== What to work on ==
In the listing below, locate the line containing "Ouverture du tombeau"; reproduce that line and all lines that follow it, unchanged.

== Input ==
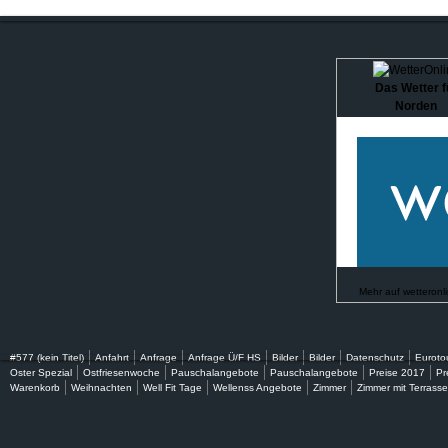
Das Wetter f
Norden
Mehr auf
wetteronl
#577 (kein Titel)
Anfahrt
Anfrage
Anfrage Ü/F HS
Bilder
Bilder
Datenschutz
Euroto
Oster Spezial
Ostfriesenwoche
Pauschalangebote
Pauschalangebote
Preise 2017
Pr
Warenkorb
Weihnachten
Well Fit Tage
Wellenss Angebote
Zimmer
Zimmer mit Terrasse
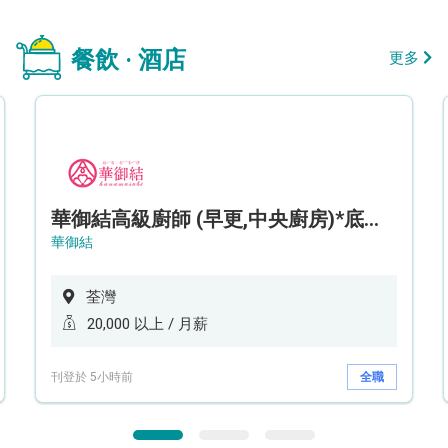
餐飲 · 酒店
更多
華御結高級廚師 (早更,中央廚房)*底薪可達20k* (5天工作週)
華御結
荃灣
20,000 以上 / 月薪
刊登於 5小時前
全職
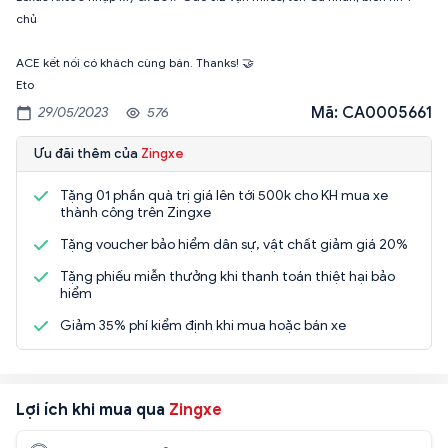
chủ
ACE kết nối có khách cùng bán. Thanks! 🤝
Eto
Mã: CA0005661
29/05/2023
576
Ưu đãi thêm của
Zingxe
Tặng 01 phần quà trị giá lên tới 500k cho KH mua xe
thành công trên Zingxe
Tặng voucher bảo hiểm dân sự, vật chất giảm giá 20%
Tặng phiếu miễn thưởng khi thanh toán thiệt hại bảo
hiểm
Giảm 35% phí kiểm định khi mua hoặc bán xe
Lợi ích khi mua qua
Zingxe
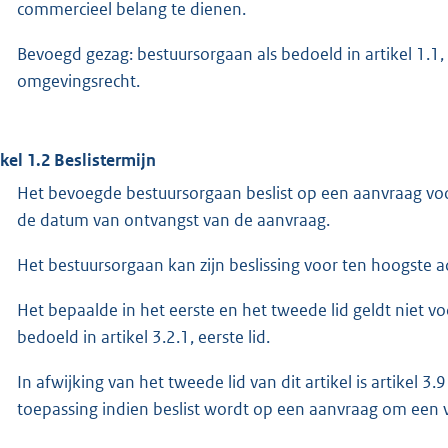
commercieel belang te dienen.
Bevoegd gezag: bestuursorgaan als bedoeld in artikel 1.1
omgevingsrecht.
ikel 1.2 Beslistermijn
Het bevoegde bestuursorgaan beslist op een aanvraag vo
de datum van ontvangst van de aanvraag.
Het bestuursorgaan kan zijn beslissing voor ten hoogste 
Het bepaalde in het eerste en het tweede lid geldt niet v
bedoeld in artikel 3.2.1, eerste lid.
In afwijking van het tweede lid van dit artikel is artike
toepassing indien beslist wordt op een aanvraag om een ve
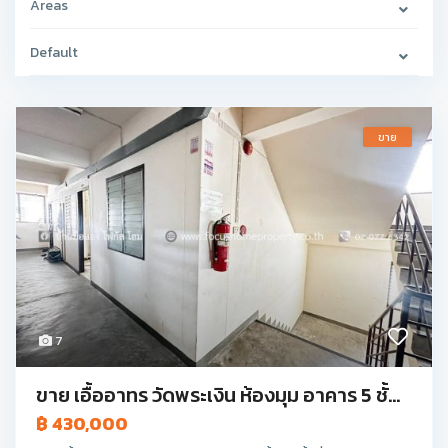
Areas
Default
ขาย
7
ขาย เอื้ออาทร วัดพระเงิน ห้องมุม อาคาร 5 ชั้...
฿ 430,000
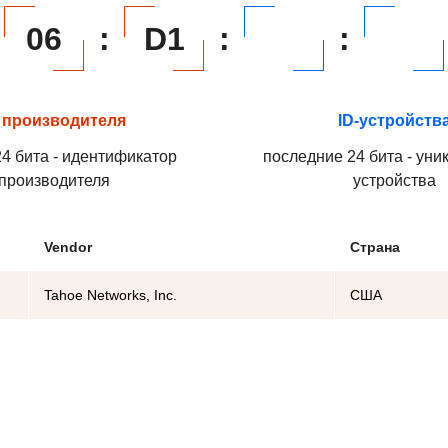
06
:
D1
:
:
 производителя
ID-устройств
4 бита - идентификатор
последние 24 бита - уни
производителя
устройства
Vendor
Страна
Tahoe Networks, Inc.
США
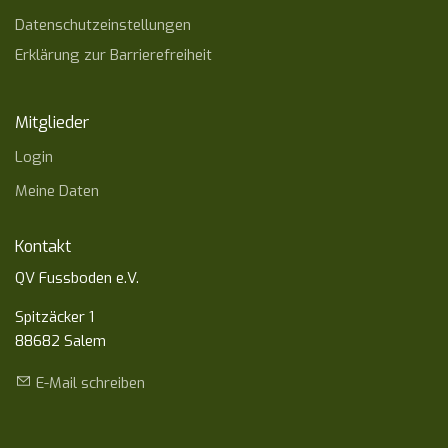
Datenschutzeinstellungen
Erklärung zur Barrierefreiheit
Mitglieder
Login
Meine Daten
Kontakt
QV Fussboden e.V.
Spitzäcker 1
88682 Salem
E-Mail schreiben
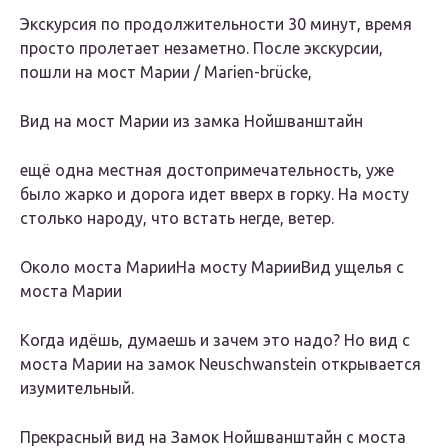
Экскурсия по продолжительности 30 минут, время
просто пролетает незаметно. После экскурсии,
пошли на мост Марии / Marien-brücke,
Вид на мост Марии из замка Нойшванштайн
ещё одна местная достопримечательность, уже
было жарко и дорога идет вверх в горку. На мосту
столько народу, что встать негде, ветер.
Около моста Марии
На мосту Марии
Вид ущелья с
моста Марии
Когда идёшь, думаешь и зачем это надо? Но вид с
моста Марии на замок Neuschwanstein открывается
изумительный.
Прекрасный вид на Замок Нойшванштайн с моста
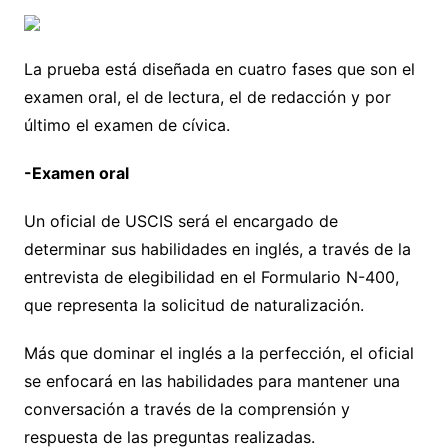
La prueba está diseñada en cuatro fases que son el
examen oral, el de lectura, el de redacción y por
último el examen de cívica.
-Examen oral
Un oficial de USCIS será el encargado de
determinar sus habilidades en inglés, a través de la
entrevista de elegibilidad en el Formulario N-400,
que representa la solicitud de naturalización.
Más que dominar el inglés a la perfección, el oficial
se enfocará en las habilidades para mantener una
conversación a través de la comprensión y
respuesta de las preguntas realizadas.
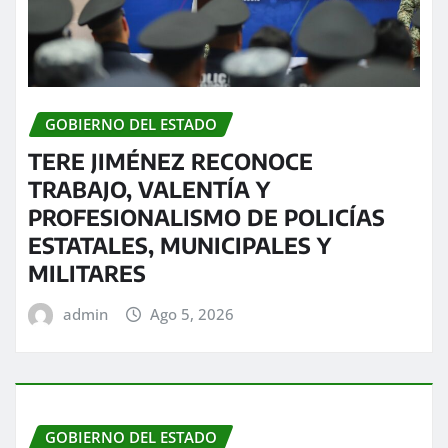
GOBIERNO DEL ESTADO
TERE JIMÉNEZ RECONOCE
TRABAJO, VALENTÍA Y
PROFESIONALISMO DE POLICÍAS
ESTATALES, MUNICIPALES Y
MILITARES
admin
Ago 5, 2026
GOBIERNO DEL ESTADO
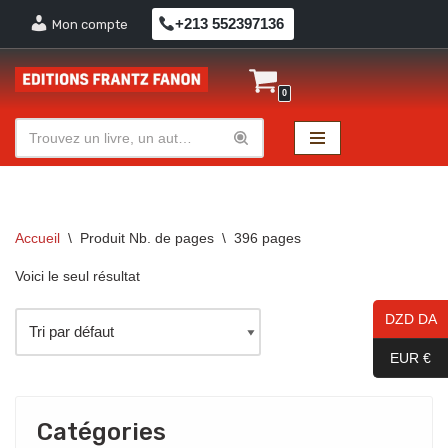
+213 552397136
Mon compte
Aller
au
0
contenu
Accueil
\
Produit Nb. de pages
\
396 pages
Voici le seul résultat
DZD DA
EUR €
Catégories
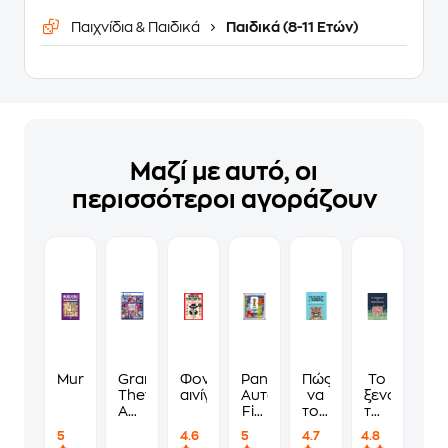
Παιχνίδια & Παιδικά
Παιδικά (8-11 Ετών)
Μαζί με αυτό, οι
περισσότεροι αγοράζουν
Murdoku
Grand
Φονικά
Panini
Πώς
Το
Theft
αινίγματα
Αυτοκόλλητα
να
ξενοδοχείο
Auto
Fifa
τους
των
VI
World
λες
συναισθημ
5
4.6
5
4.7
4.8
Standard
Cup
να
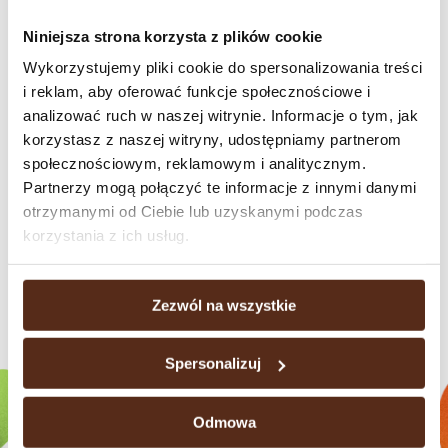
Cherry Liquor Flavoured
Niniejsza strona korzysta z plików cookie
Wykorzystujemy pliki cookie do spersonalizowania treści
180 g
i reklam, aby oferować funkcje społecznościowe i
Cherry Liquor Flavoured is a sophisticated selection of chocolate
analizować ruch w naszej witrynie. Informacje o tym, jak
pralines with a smooth filling inspired by the rich taste of cherry
korzystasz z naszej witryny, udostępniamy partnerom
liqueur. Each piece is coated in velvety chocolate, offering a perfect
społecznościowym, reklamowym i analitycznym.
harmony of fruity sweetness and delicate cocoa notes. Elegantly
Partnerzy mogą połączyć te informacje z innymi danymi
packaged, these pralines make a luxurious gift or an indulgent treat for
otrzymanymi od Ciebie lub uzyskanymi podczas
special moments.
korzystania z ich usług.
Zezwól na wszystkie
Check our brands
Spersonalizuj
Odmowa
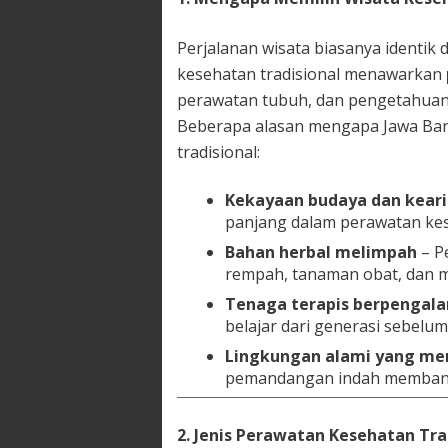
Perjalanan wisata biasanya identik
kesehatan tradisional menawarkan
perawatan tubuh, dan pengetahuan 
Beberapa alasan mengapa Jawa Bara
tradisional:
Kekayaan budaya dan keari
panjang dalam perawatan kes
Bahan herbal melimpah
– P
rempah, tanaman obat, dan mi
Tenaga terapis berpengal
belajar dari generasi sebelum
Lingkungan alami yang m
pemandangan indah membantu
2. Jenis Perawatan Kesehatan Tra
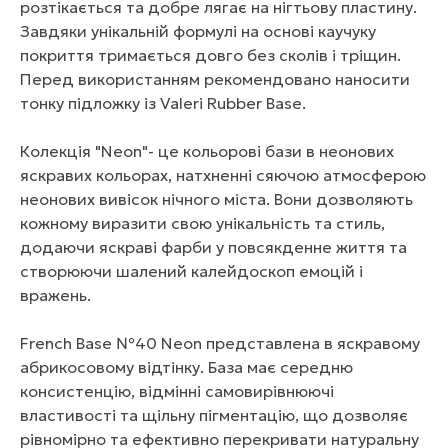
розтікається та добре лягає на нігтьову пластину.
Завдяки унікальній формулі на основі каучуку
покриття тримається довго без сколів і тріщин.
Перед використанням рекомендовано наносити
тонку підложку із Valeri Rubber Base.
Колекція "Neon"- це кольорові бази в неонових
яскравих кольорах, натхненні сяючою атмосферою
неонових вивісок нічного міста. Вони дозволяють
кожному виразити свою унікальність та стиль,
додаючи яскраві фарби у повсякденне життя та
створюючи шалений калейдоскоп емоцій і
вражень.
French Base №40 Neon представлена в яскравому
абрикосовому відтінку. База має середню
консистенцію, відмінні самовирівнюючі
властивості та щільну пігментацію, що дозволяє
рівномірно та ефективно перекривати натуральну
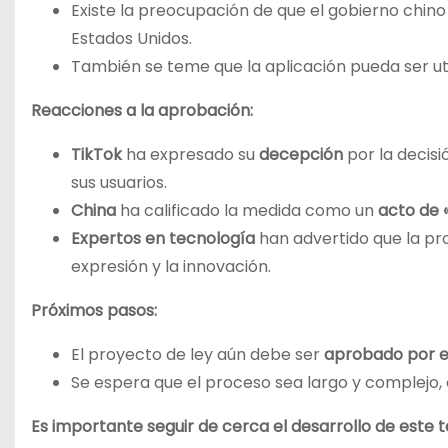
Existe la preocupación de que el gobierno chin
Estados Unidos.
También se teme que la aplicación pueda ser ut
Reacciones a la aprobación:
TikTok
ha expresado su
decepción
por la decisi
sus usuarios.
China
ha calificado la medida como un
acto de 
Expertos en tecnología
han advertido que la pr
expresión y la innovación.
Próximos pasos:
El proyecto de ley aún debe ser
aprobado por e
Se espera que el proceso sea largo y complejo,
Es importante seguir de cerca el desarrollo de este t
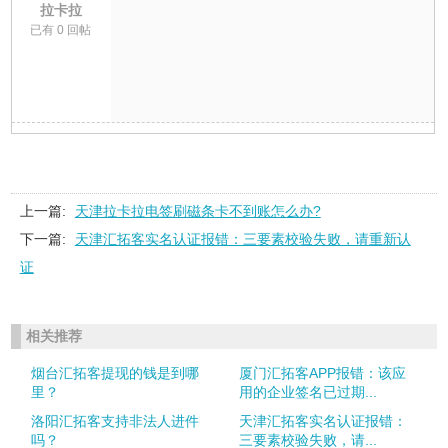
拉卡拉
已有 0 回帖
上一篇:
天津拉卡拉电签刷磁条卡不到账怎么办?
下一篇:
天津汇拓客实名认证报错：三要素校验失败，请重新认
证
相关推荐
烟台汇拓客提现的钱是到哪
厦门汇拓客APP报错：该应
里？
用的企业签名已过期...
洛阳汇拓客支持非法人进件
天津汇拓客实名认证报错：
吗？
三要素校验失败，请...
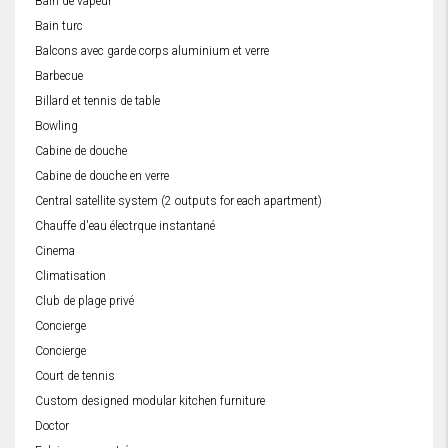
Bain de vapeur
Bain turc
Balcons avec garde corps aluminium et verre
Barbecue
Billard et tennis de table
Bowling
Cabine de douche
Cabine de douche en verre
Central satellite system (2 outputs for each apartment)
Chauffe d'eau électrque instantané
Cinema
Climatisation
Club de plage privé
Concierge
Concierge
Court de tennis
Custom designed modular kitchen furniture
Doctor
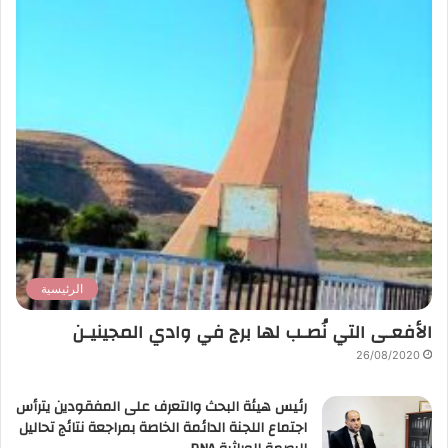
الرئيسية
الأفعـى التي نُصـب لها برج في وادي المجينيـن
26/08/2020
رئيس هيئة البحث والتعرف على المفقودين يترأس
اجتماع اللجنة الدائمة الخاصة بمراجعة نتائج تحاليل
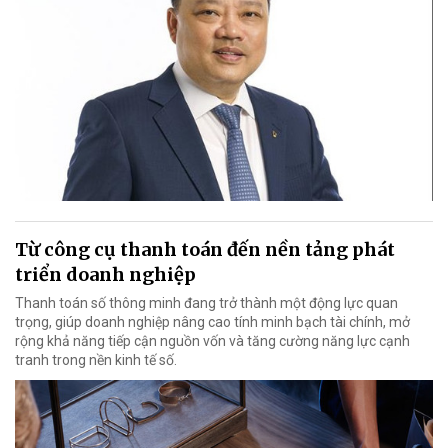
Từ công cụ thanh toán đến nền tảng phát
triển doanh nghiệp
Thanh toán số thông minh đang trở thành một động lực quan
trọng, giúp doanh nghiệp nâng cao tính minh bạch tài chính, mở
rộng khả năng tiếp cận nguồn vốn và tăng cường năng lực cạnh
tranh trong nền kinh tế số.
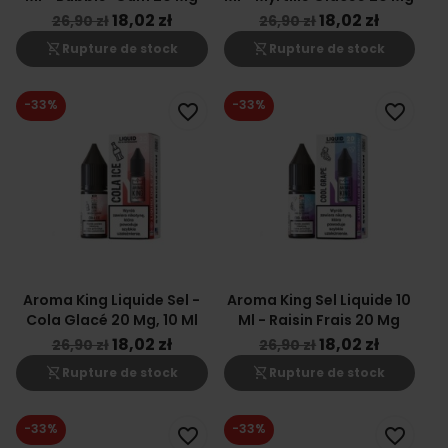
18,02 zł
18,02 zł
26,90 zł
26,90 zł
shopping_cart_off
shopping_cart_off
Rupture de stock
Rupture de stock
-33%
-33%
favorite_border
favorite_border
Aroma King Liquide Sel -
Aroma King Sel Liquide 10
Cola Glacé 20 Mg, 10 Ml
Ml - Raisin Frais 20 Mg
18,02 zł
18,02 zł
26,90 zł
26,90 zł
shopping_cart_off
shopping_cart_off
Rupture de stock
Rupture de stock
-33%
-33%
favorite_border
favorite_border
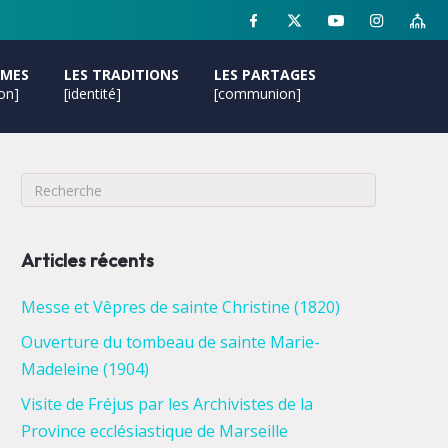
MMES
LES TRADITIONS
LES PARTAGES
ion]
[identité]
[communion]
Articles récents
Messe et Vêpres de sainte Christine (1820)
Ouverture du tombeau de sainte Marie-
Madeleine (1904)
Visite de Fréjus par les Archivistes de la
Province ecclésiastique de Marseille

== Solution to this problem ==
Ouverture du tombeau de sainte Marie-
Madeleine (1904)
Visite de Fréjus par les Archivistes de la
Province ecclésiastique de Marseille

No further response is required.